§ CONSIGNES:
(a) Les affirmations suivantes s'accordent-elles avec l'extrait sur Garizim et Ébal ? Pour chacune, répondez par oui ou non en citant exactement les mots de l'extrait qui tranchent. (i) Le fragment de Qumran mentionné est daté de -30. (ii) Le mont Ébal était un lieu de bénédiction. (iii) La Vetus Latina atteste la graphie « Garzin ».
(b) Pouvez-vous recopier l'extrait sur Garizim et Ébal entre « Plus succinctement, ses » et « est bien Garizim. » inclus, en substituant « rédacteurs » à « éditeurs » ?

§ EXTRAIT DU TEXTE:
Plus succinctement, ses éditeurs considèrent que Ébal est en fait une « em scr », une émendation scribale (une de ces corrections connues dans la tradition sous le nom de tiqqune sopherim, quoique non répertoriée en tant que telle) et que la lecture « pref », préférable, est bien Garizim.
Cette affirmation peut être confortée par plusieurs indices :
– on a découvert à Qumran (daté de -30) un fragment qui s’accorde avec le texte samaritain (cf. C. Nihan, « Garizim et Ébal dans le Pentateuque », Semitica 54, 2012 : 185-210, cité dans Gertoux, Dating the Biblical Chronology, p. 13 ; je renvoie à cet article pour les motifs qui ont poussé à cette correction, et surtout dans quel contexte). Cela prouve non pas que c’est une leçon originale, mais que ces textes dérivent d’une tradition du texte hébreu différente du texte massorétique. Ce qui rappelle, si besoin, que le texte hébreu « proto-massorétique » a connu une diversité de traditions, avant d’être standardisé et canonisé à partir de 90 -100 AD (Jamnia ou Yabneh). Et bien sûr cela explique qu’il y ait parfois des points de contact entre le texte samaritain et la Septante (ou sa Vorlage supposée, ou encore certains de ses témoins). Dans le fragment, on note une belle écriture carrée – incompatible avec une provenance samaritaine donc ! – avec le segment « Mont Garizim » clairement lisible en ligne 2 :
Voir ici.
– d’après Gertoux (p.13), le texte de Deutéronome 27.4 a pu être modifié pour décourager un culte parallèle (cf. 1 Rois 9.3), ce qui pourrait être appuyé par la curiosité rencontrée en Josué 9.2a LXX (=TM 8.30) où la mention τότε ᾠκοδόμησεν Ἰησοῦς θυσιαστήριον κυρίῳ τῷ θεῷ Ισραηλ ἐν ὂρει Γαιβαλ) semble une surcharge volontaire : en effet, elle n’a pas de contrepartie dans le texte hébreu…
– en fait le mont Garizim était lieu de bénédiction, et Ébal, de malédiction, cf. Deutéronome 11.29, 27.12 ; cp. Juges 9.7 : on ne peut donc que s’étonner fortement que Ébal ait été retenu comme lieu de culte,
– la variante orthographique attestée par la Vetus Latina (Garzin) se rapproche d’un autre témoignage retrouvé à Qumran : (3Q15 12.4 : בהר גריזין),
– Juges 9.37 présente le mont Garizim comme le טַבּוּר הָאָרֶץ (centre du pays, cf. LXX ὀμφαλοῦ τῆς γῆς ; autre traduction : hauteurs du pays) : c’est bien que ce lieu avait une importance centrale dans le culte.

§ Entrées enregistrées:
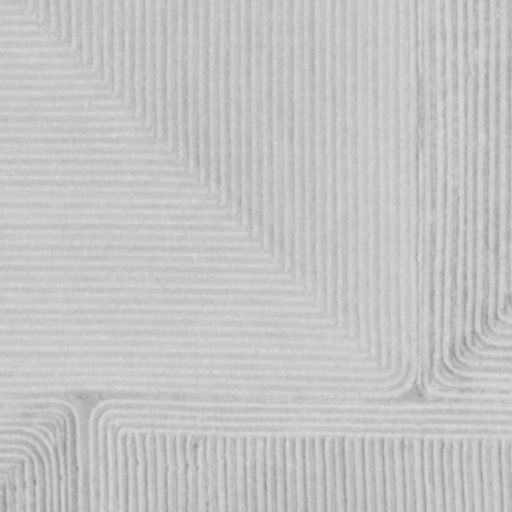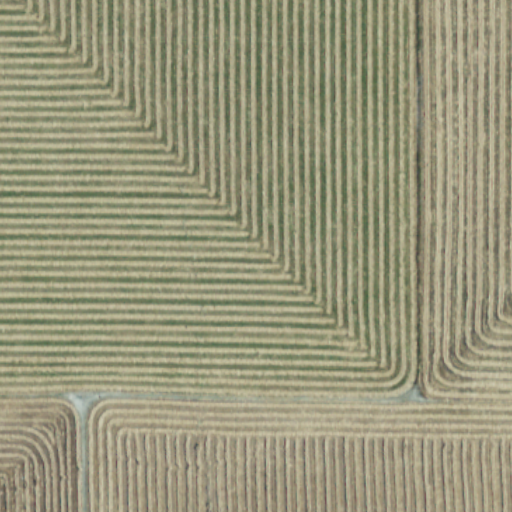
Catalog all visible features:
crop: (255, 255)
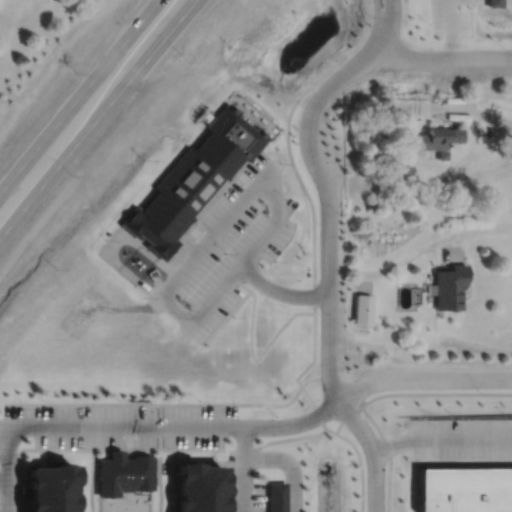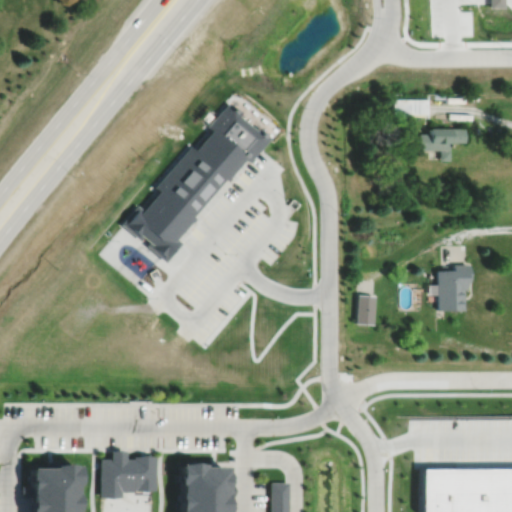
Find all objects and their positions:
building: (495, 3)
building: (443, 12)
building: (511, 12)
road: (376, 21)
road: (386, 22)
road: (441, 56)
park: (47, 59)
road: (78, 95)
building: (407, 104)
building: (404, 106)
road: (472, 108)
road: (95, 118)
building: (439, 136)
building: (435, 139)
building: (442, 153)
building: (192, 179)
road: (327, 206)
road: (435, 241)
road: (176, 276)
building: (448, 286)
building: (444, 289)
building: (362, 308)
road: (314, 309)
building: (358, 310)
road: (475, 346)
road: (423, 378)
road: (167, 403)
parking lot: (114, 425)
road: (134, 425)
road: (100, 448)
road: (372, 449)
road: (158, 457)
road: (288, 464)
road: (243, 468)
building: (125, 473)
road: (3, 480)
road: (92, 480)
building: (47, 484)
building: (201, 484)
building: (277, 495)
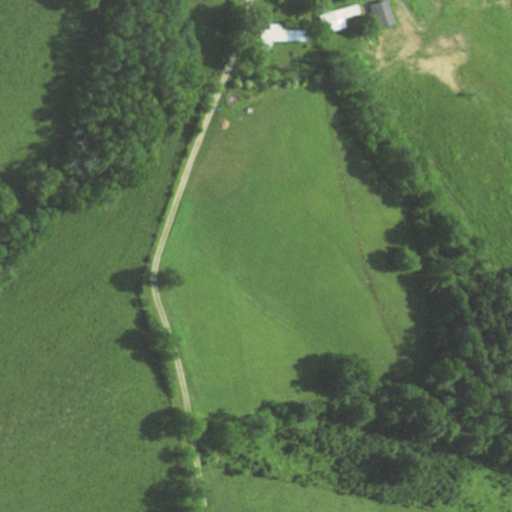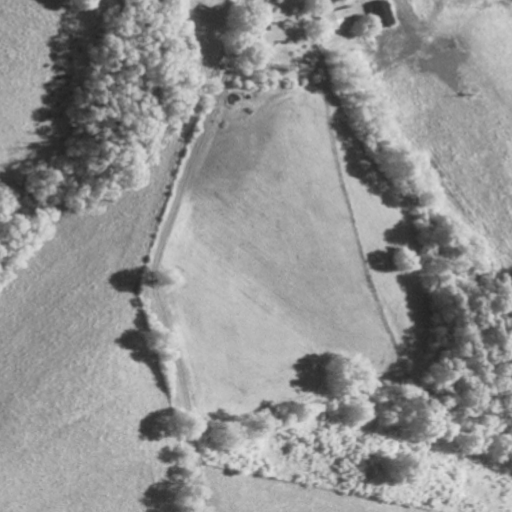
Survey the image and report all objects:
building: (382, 14)
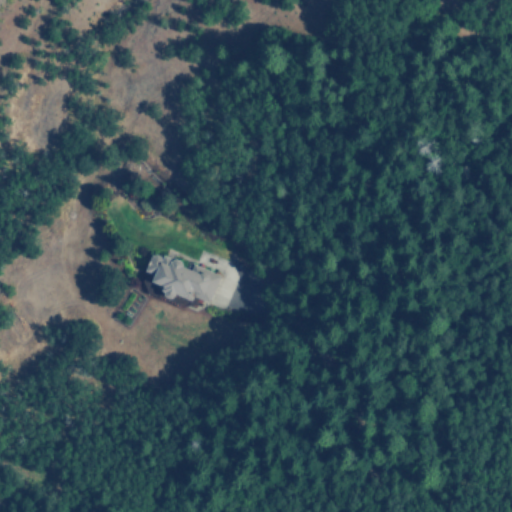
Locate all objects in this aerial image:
building: (186, 277)
road: (344, 393)
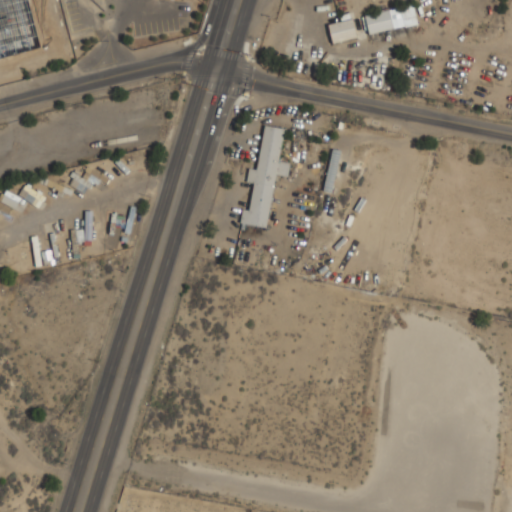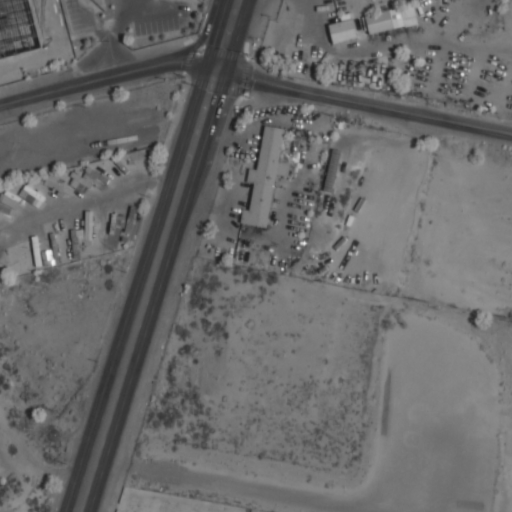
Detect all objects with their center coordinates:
building: (49, 10)
building: (391, 17)
building: (390, 18)
building: (16, 27)
building: (341, 27)
building: (16, 28)
building: (341, 30)
road: (198, 36)
traffic signals: (219, 61)
road: (108, 74)
road: (364, 99)
building: (332, 169)
building: (264, 176)
building: (264, 177)
building: (31, 195)
road: (88, 200)
road: (154, 256)
parking lot: (442, 419)
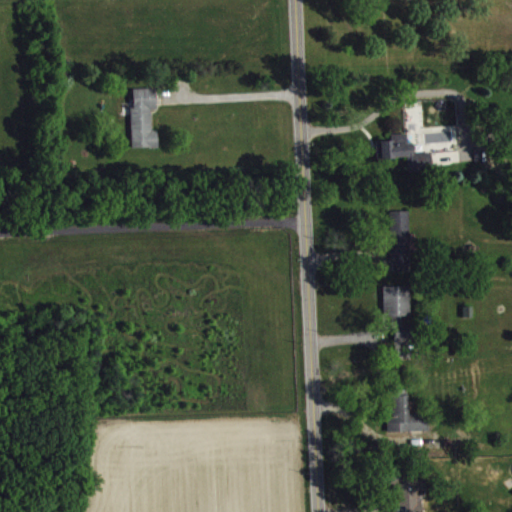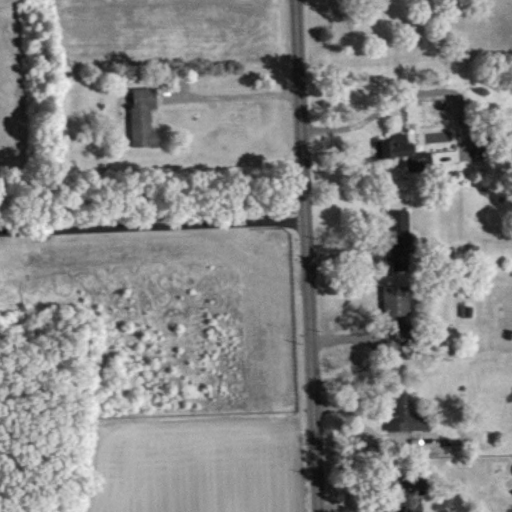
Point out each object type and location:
road: (421, 91)
road: (227, 95)
building: (141, 116)
building: (145, 120)
building: (509, 138)
building: (402, 150)
building: (406, 155)
road: (153, 224)
building: (397, 235)
building: (402, 243)
road: (306, 255)
road: (345, 257)
building: (395, 301)
building: (401, 315)
road: (345, 336)
building: (401, 411)
building: (407, 419)
road: (369, 430)
crop: (192, 462)
building: (407, 488)
building: (413, 495)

§ RÉPONSES CI-DESSOUS:
(a)
(i) Oui : « on a découvert à Qumran (daté de -30) un fragment qui s’accorde avec le texte samaritain »
(ii) Non : « le mont Garizim était lieu de bénédiction, et Ébal, de malédiction »
(iii) Oui : « la variante orthographique attestée par la Vetus Latina (Garzin) »

(b)
Plus succinctement, ses rédacteurs considèrent que Ébal est en fait une « em scr », une émendation scribale (une de ces corrections connues dans la tradition sous le nom de tiqqune sopherim, quoique non répertoriée en tant que telle) et que la lecture « pref », préférable, est bien Garizim.